裝模作樣地上了一趟茅房,然後往廂房的方向走去。忽地,我感覺到一股凌厲的冷氣從斜后側襲來,我感到不妙,立即回身,卻見寒白的銀光極速刺來,說時遲、那時快,一抹黑影逼近,三尺青鋒刺向佔南風,直逼胸口。
佔南風不是庸碌之輩,以靈巧的身姿避過這致命的一擊。銳響尖細,銀劍出鞘,他迎上不速之客的劍鋒,雙劍相擊,激出鏗鏘清音,驚破靜謐的夜色。
眨眼間,整座府邸像是睡夢中的猛虎驚醒一般,騰起陣陣殺氣。
眾多黑衣人從天而降一般出現在眼前,魅影似的,我不禁覺得毛骨悚然。定睛瞧著那與佔南風纏鬥的蒙面刺客,不由得心生疑惑。

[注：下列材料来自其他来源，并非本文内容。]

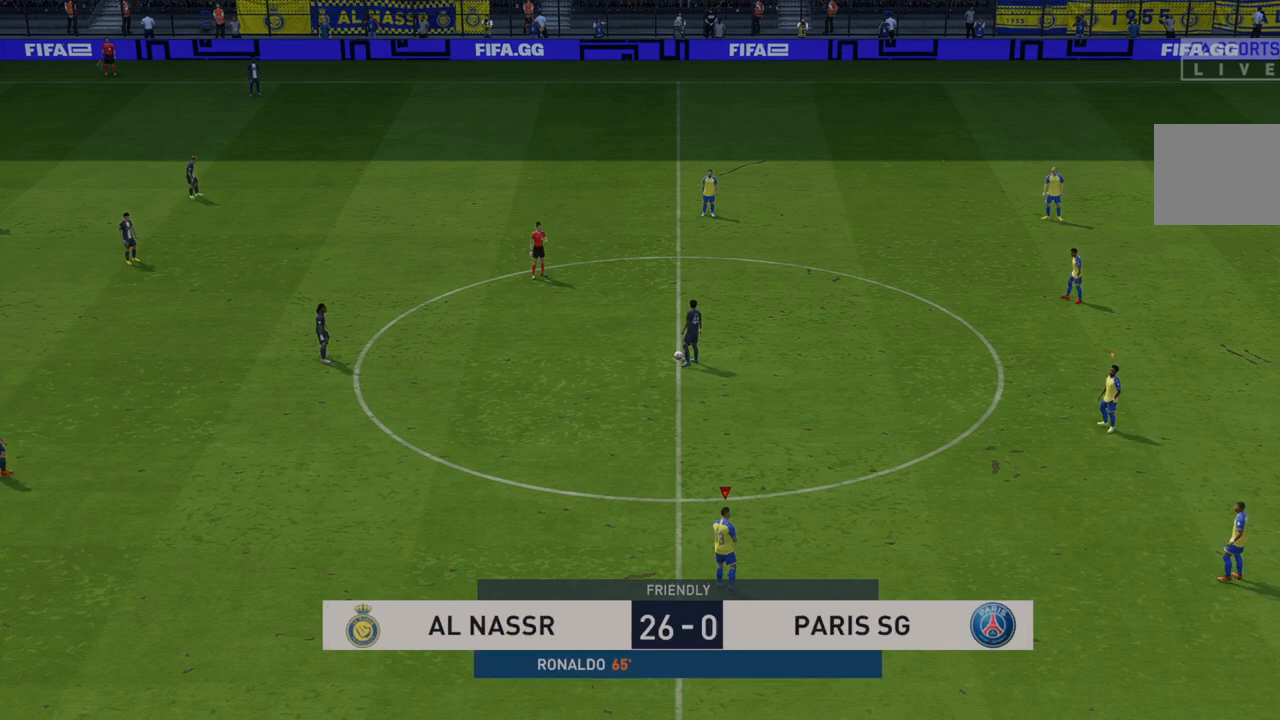
{"buttons": ["R2"], "left_stick": "up", "right_stick": "center", "events": [[167, "left_stick", "up"]]}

劍影快如驚電,銀光飛濺如雪,力道沉猛而又迅如無形,如此劍術當真絕世少有。
佔南風的身手雖非尋常,可是在蒙面刺客迅捷靈異的劍招下,節節敗退,若無其他人相助,早已一敗塗地。
燈火稀疏,夜色暗寂,庭中的打鬥越來越激烈。
即使面對眾人的圍攻,蒙面刺客仍然遊刃有餘。他的身上似乎蘊藏著驚人的力量,就是等待此等良機爆發出來,攻擊快而兇狠,劍掃千軍,森寒的劍氣便以排山倒海之勢湧向敵人,黑衣人皆被那霸道而強橫的殺氣震開。
血肉橫飛,死傷無數。
更多的黑衣人湧現,群以攻之,彷彿群魔亂舞,劍影紛飛,光寒濃夜。
蒙面刺客的劍術,為何如此霸道而強橫?為何跟無情如此相像?
難道是他?
我心中滾沸,他竟然為我涉險!雙拳難敵眾手,他一人如何突圍楚翼周密部署的陣仗?
難道,楚翼就是想以我引來趙慕?置趙慕於死地?楚翼,當真心思縝密。
卻不曾想,引來的不是趙慕,而是右手劍客無情。
我忐忑不安地看著戰況,籌謀著如何讓無情全身而退,可是,這節骨眼上,楚翼一定將他當作趙慕的爪牙或者下屬,怎麼可能稍有疏漏?
我又苦惱又焦灼,一時間竟想不出可行的法子。
突然,我注意到斜后側站著一抹白影,那人彎弓如月,箭搭弦上,眨眼之間,那冷箭已神不知、鬼不覺地飛射出去。心急如焚,我驚叫一聲:「小心!」
也許無需我示警,無情早已察覺背後的冷箭,輕巧地避過第一支冷箭,再快速地避過第二支冷箭,而黑衣人再次群攻而上。快如疾風,或如閃電,無情的天殘劍揮灑得爐火純青,巨浪卷雪一般地震退敵人,唯余,灰飛,煙滅。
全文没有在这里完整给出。